(RECORDS)
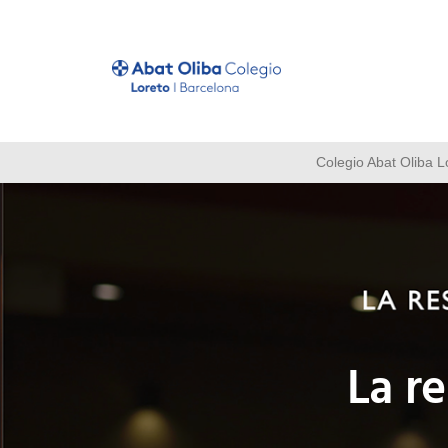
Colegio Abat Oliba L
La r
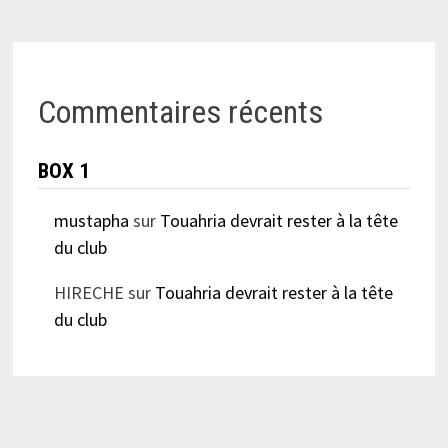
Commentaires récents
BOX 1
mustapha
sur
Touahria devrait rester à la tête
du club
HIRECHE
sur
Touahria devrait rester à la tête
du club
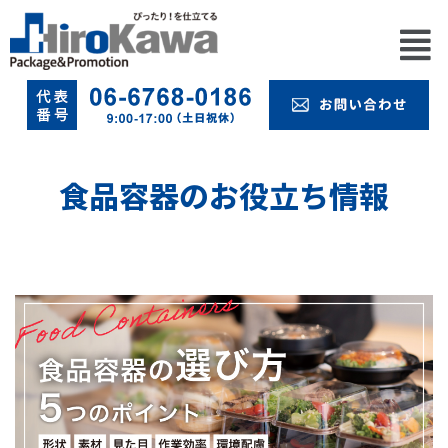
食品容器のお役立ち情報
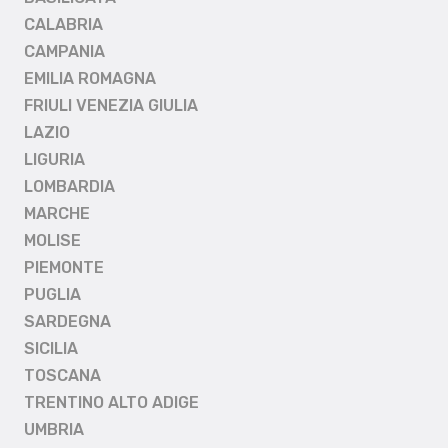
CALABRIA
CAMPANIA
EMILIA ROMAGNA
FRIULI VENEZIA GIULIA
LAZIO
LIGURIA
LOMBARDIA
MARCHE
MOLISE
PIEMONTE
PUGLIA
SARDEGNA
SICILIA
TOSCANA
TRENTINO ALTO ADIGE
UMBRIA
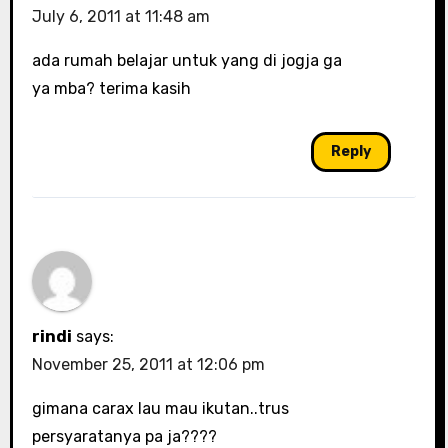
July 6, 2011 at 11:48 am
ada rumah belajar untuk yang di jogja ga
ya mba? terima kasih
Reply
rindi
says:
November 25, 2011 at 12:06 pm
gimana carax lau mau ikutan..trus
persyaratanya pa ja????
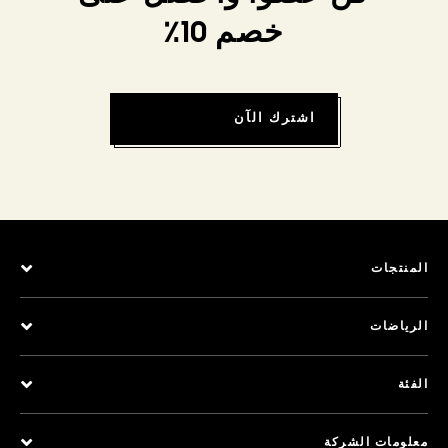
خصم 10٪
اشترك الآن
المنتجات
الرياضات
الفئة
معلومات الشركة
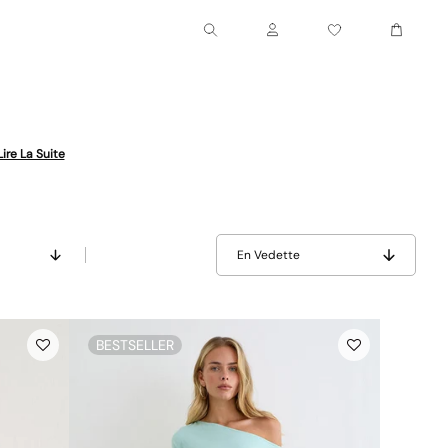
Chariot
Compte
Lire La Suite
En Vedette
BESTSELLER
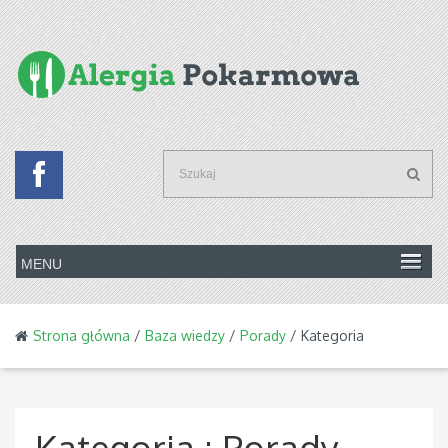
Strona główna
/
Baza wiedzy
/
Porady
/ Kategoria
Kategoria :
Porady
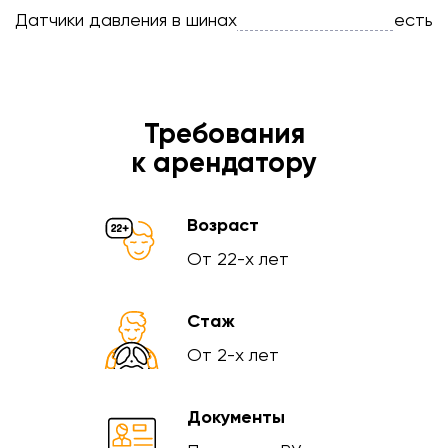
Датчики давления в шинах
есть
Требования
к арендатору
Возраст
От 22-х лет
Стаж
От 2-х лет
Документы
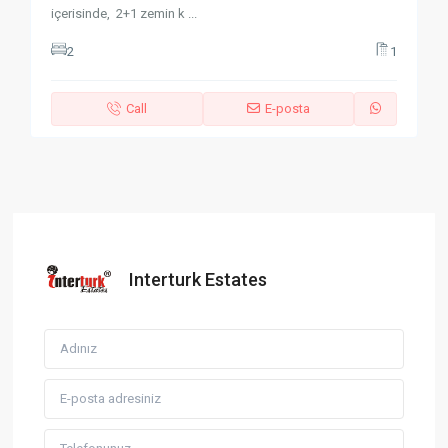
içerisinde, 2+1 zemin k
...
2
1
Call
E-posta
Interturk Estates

--

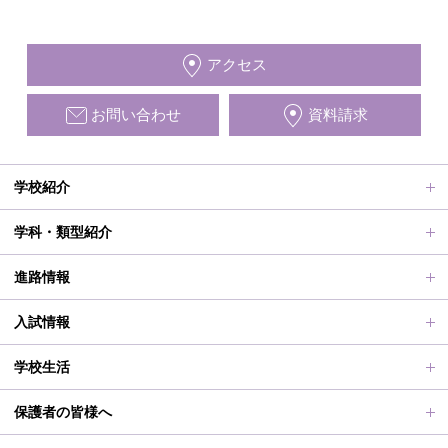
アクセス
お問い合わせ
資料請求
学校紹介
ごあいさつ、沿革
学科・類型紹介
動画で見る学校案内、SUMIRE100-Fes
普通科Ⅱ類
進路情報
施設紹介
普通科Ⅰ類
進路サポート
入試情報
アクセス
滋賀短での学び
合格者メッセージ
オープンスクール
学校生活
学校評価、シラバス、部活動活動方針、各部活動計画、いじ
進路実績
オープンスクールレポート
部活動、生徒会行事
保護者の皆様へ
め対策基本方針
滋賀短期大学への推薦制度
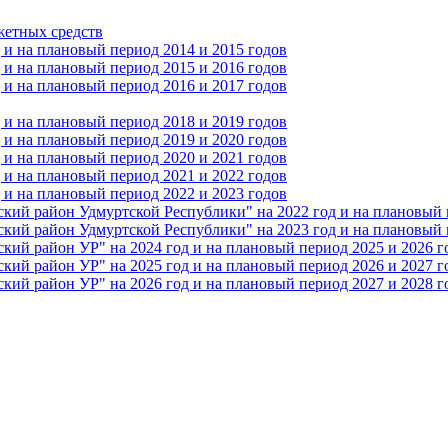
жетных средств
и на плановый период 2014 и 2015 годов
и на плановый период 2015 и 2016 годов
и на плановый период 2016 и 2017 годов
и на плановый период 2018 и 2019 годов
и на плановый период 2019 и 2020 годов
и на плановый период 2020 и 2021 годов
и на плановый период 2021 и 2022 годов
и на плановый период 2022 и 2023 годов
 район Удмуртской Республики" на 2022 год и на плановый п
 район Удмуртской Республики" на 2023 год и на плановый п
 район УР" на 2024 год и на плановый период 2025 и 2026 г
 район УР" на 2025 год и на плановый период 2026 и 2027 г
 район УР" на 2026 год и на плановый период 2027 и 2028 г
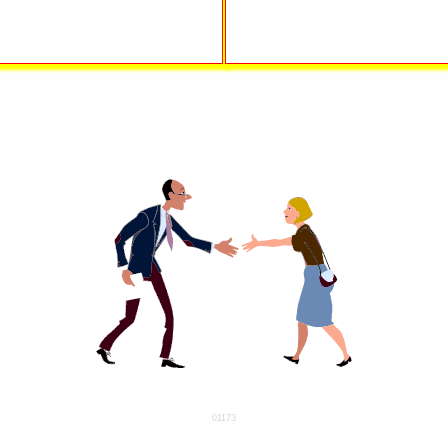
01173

==

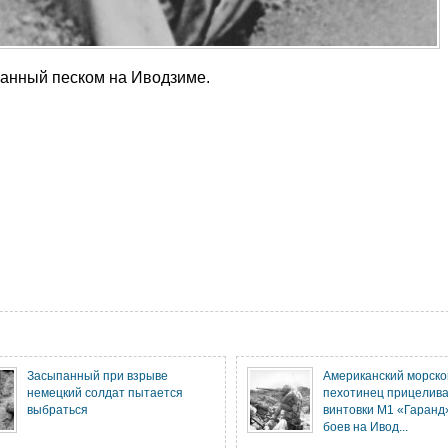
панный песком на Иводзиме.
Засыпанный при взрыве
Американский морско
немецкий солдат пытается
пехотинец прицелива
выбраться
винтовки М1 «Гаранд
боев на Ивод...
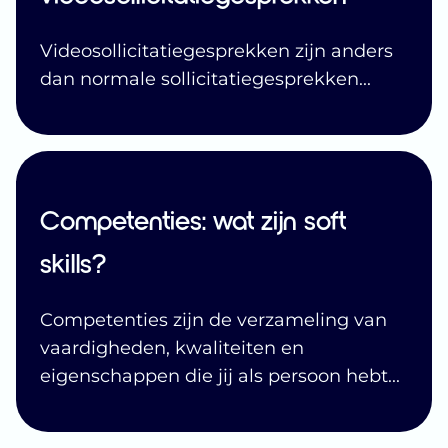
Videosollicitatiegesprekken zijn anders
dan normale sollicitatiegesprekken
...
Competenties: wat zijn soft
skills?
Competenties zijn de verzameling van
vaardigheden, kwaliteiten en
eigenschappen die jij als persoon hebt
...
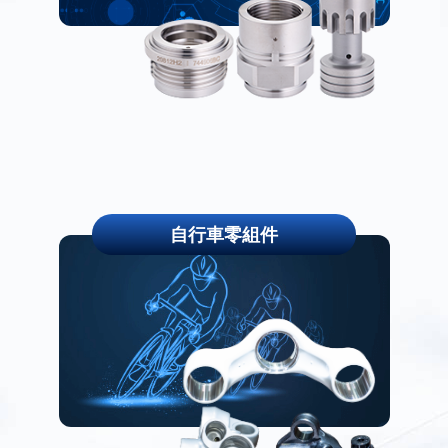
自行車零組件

(INSTRUCTIONS FOR THE TASK) Repeat the lines of the entries above without any change, starting with the line that contains "жетных средств" and ending with the line that contains "2027 и 2028 г", both included.

(EXERCISE OUTPUT)
жетных средств
и на плановый период 2014 и 2015 годов
и на плановый период 2015 и 2016 годов
и на плановый период 2016 и 2017 годов
и на плановый период 2018 и 2019 годов
и на плановый период 2019 и 2020 годов
и на плановый период 2020 и 2021 годов
и на плановый период 2021 и 2022 годов
и на плановый период 2022 и 2023 годов
 район Удмуртской Республики" на 2022 год и на плановый п
 район Удмуртской Республики" на 2023 год и на плановый п
 район УР" на 2024 год и на плановый период 2025 и 2026 г
 район УР" на 2025 год и на плановый период 2026 и 2027 г
 район УР" на 2026 год и на плановый период 2027 и 2028 г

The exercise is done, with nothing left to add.